Table of Contents

• Research in Radio Astronomy
• Research in Solar Physics
• Research in Optical Astronomy
• Outreach Programs in Astronomy and Astrophysics
• Grants and Scholarships
• NASA Internships
• Radio Astronomy Observatories

Research in Radio Astronomy

• Tracking system hardware and software development and operation.
• Microwave resonator design, electromagnetic simulation, construction and testing.
• Cryogenic ultra-low noise amplifier design and testing.
• Development and testing of the low noise block, which includes filters, a stage amplifier, a local oscillator and a down-converting mixer.
• Data acquisition and analysis software development using Marina and two spectrum analyzers with GPIB interfaces.
• Development of a digital signal processing (DSP) instrument using ultra-fast analog-to-digital conversion (ADC) and field-programmable gate arrays (FPGA).
• Determination of the velocities and velocity distributions of atomic hydrogen clouds in the Milky Way galaxy using analysis of Doppler-broadened and shifted spectral profiles of the F=1->0 (1.4 GHz) transition in atomic H.
• Hydrogen cloud velocity distributions in nearby galaxies.
• Study of molecular OH clouds in the Milky Way at 1.6 GHz.
• Observation of pulsars and determination of variations in the pulse rate.

Research in Solar Physics

• Imaging of the coronasphere of the sun at 1.4 GHz can be performed with the radio telescope hardware and a program designed to construct an image.
• The PicoSatellite Program ground station has Yagi-Uda antennas that can be used to image the sun at 150 and 440 MHz. Development of a tracking and imaging program for this specific hardware is needed.
• Design and construction of high-gain helical antennas and receivers at 2.4, 5 and 10 GHz will enable more detailed information from the sun.
• Correlation of RF observations with many other sources of information from satellites and ground instruments will contribute to the effort to understand solar and solar wind dynamics.
• For optical observations of the surface of the sun, a digital micro-mirror array (DMA) can also be used as a filter of spatial frequency components of an image. Spatial frequency components of the visible light emission from the surface of the sun can be scanned at the rate of 13 kHz. The goal is to search for large scale spatial correlations in the surface emission.

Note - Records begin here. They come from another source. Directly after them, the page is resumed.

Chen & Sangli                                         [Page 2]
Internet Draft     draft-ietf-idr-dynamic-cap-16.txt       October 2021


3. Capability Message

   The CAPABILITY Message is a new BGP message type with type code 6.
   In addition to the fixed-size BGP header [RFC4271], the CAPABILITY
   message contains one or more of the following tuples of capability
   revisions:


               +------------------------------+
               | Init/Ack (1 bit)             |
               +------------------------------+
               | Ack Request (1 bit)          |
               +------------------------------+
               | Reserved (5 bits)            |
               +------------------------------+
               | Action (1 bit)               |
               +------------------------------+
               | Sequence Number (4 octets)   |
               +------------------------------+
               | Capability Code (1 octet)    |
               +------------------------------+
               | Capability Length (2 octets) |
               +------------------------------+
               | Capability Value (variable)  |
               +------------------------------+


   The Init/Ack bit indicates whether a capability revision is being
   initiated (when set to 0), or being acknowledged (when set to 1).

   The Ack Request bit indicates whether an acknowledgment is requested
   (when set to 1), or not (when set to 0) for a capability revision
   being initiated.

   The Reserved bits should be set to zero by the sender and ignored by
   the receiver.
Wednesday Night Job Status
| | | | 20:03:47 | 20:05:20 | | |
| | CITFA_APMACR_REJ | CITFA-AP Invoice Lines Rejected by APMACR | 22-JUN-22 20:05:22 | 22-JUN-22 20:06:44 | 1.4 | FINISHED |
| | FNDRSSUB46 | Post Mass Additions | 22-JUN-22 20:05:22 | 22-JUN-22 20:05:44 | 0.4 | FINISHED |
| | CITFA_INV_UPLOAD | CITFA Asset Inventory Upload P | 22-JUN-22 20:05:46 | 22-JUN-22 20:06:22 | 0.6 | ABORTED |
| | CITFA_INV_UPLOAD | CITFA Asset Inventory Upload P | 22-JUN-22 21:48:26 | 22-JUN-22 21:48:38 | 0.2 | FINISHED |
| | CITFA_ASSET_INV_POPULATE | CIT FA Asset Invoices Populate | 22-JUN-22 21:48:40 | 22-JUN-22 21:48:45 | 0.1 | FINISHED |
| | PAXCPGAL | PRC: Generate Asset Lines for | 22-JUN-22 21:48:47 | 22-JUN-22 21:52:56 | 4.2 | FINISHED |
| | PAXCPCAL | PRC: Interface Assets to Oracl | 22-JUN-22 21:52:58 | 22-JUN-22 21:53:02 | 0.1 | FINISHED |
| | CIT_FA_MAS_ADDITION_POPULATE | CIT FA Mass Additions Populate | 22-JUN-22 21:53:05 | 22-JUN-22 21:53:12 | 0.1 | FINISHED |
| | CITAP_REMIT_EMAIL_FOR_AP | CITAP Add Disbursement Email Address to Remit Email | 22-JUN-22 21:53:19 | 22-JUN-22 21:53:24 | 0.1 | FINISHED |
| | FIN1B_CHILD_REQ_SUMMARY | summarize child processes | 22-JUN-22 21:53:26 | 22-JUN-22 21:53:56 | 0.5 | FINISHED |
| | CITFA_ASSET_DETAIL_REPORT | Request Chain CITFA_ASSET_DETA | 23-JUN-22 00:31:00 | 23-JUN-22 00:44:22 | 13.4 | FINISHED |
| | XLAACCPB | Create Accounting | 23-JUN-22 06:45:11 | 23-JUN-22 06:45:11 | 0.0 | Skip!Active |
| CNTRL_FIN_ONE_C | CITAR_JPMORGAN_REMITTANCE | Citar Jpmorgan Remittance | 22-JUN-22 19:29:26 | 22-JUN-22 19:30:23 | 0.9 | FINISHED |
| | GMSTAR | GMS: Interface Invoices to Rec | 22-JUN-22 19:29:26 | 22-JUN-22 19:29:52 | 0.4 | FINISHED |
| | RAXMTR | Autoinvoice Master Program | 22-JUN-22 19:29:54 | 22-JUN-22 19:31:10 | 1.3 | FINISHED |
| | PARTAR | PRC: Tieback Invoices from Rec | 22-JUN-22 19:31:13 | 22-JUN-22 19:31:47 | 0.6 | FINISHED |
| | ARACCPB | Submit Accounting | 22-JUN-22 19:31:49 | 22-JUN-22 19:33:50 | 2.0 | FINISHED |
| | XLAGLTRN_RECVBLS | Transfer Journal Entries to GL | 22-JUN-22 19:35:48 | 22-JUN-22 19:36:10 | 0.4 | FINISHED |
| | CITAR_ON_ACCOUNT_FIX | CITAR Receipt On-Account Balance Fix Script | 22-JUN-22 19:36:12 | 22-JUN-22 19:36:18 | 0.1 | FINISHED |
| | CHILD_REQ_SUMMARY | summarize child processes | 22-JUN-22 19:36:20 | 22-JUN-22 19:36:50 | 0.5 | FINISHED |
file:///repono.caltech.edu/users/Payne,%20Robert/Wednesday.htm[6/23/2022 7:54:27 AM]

Research in Optical Astronomy

• A digital micro-mirror array (DMA) can be used in the primary focal plane of a telescope to eliminate bright objects. Thus, long exposures can be taken of weakly emitting objects. Mechanical and optical interfacing of the DMA to Cassegrain telescopes is ongoing activity.
• An advanced program to communicate with the DMA through the FPGA interface is needed.
• Studies of dim companions of a bright star in a binary system can be performed using the DMA and a ultra-low noise CCD camera.
• A circumstellar disc is the swirling mass of dust and gas in which planets form. Such discs are primary targets for research.
• Optically dim galaxies and the outer regions of bright galaxies can be studied by eliminating bright foreground stars.
• The Pine Mountain Observatory, operated by the U of O, can provide observing time.

Outreach Programs in Astronomy and Astrophysics

• Real-time web pages for radio astronomy activities and solar observations will be developed for the OSU community and for schools and museums throughout Oregon.
• Society of Physics Students and the OSU Space Society organize outreach activities on campus and within the Willamette Valley.
• Evergreen Aviation and Space Museum in McMinnville will be a major collaborator for this effort.

Grants and Scholarships

• The Oregon NASA Space Grant Consortium awards grants and scholarships to students throughout Oregon. Some recent recipients are:
  • Shaun Kibby, Jeff Holmes and Kris Paul for the radio telescope project.
  • Teal Pershing for the spatial frequency analysis of visible emission from the solar surface.
  • Evan Marshall for the PicoSatellite Project.

NASA Internships

• Summer internships abound at NASA facilities.
• Recent student interns:
  • Kris Paul at Ames Research Center in Mountain View, CA, Summer 2010 : Data mining the galactic red-shift database.
  • Chris Holmes-Parker at Ames Research Center in Mountain View, CA, Summer 2010 : Artificial intelligence in satellite arrays.
  • Mason Keck at Goddard Space Flight Center in Greenbelt,MD, Summer 2011: X-ray astrophysics and the analysis of a new x-ray telescope design.

Radio Astronomy Observatories

• The National Radio Astronomy Observatory has numerous opportunities for students.
• The Arecibo Observatory part of the National Astronomy and Ionosphere Center (NAIC) , has research opportunities for students. The Arecibo radio telescope is the largest single collector, being 305 m (1000 feet) in diameter and 167 feet deep.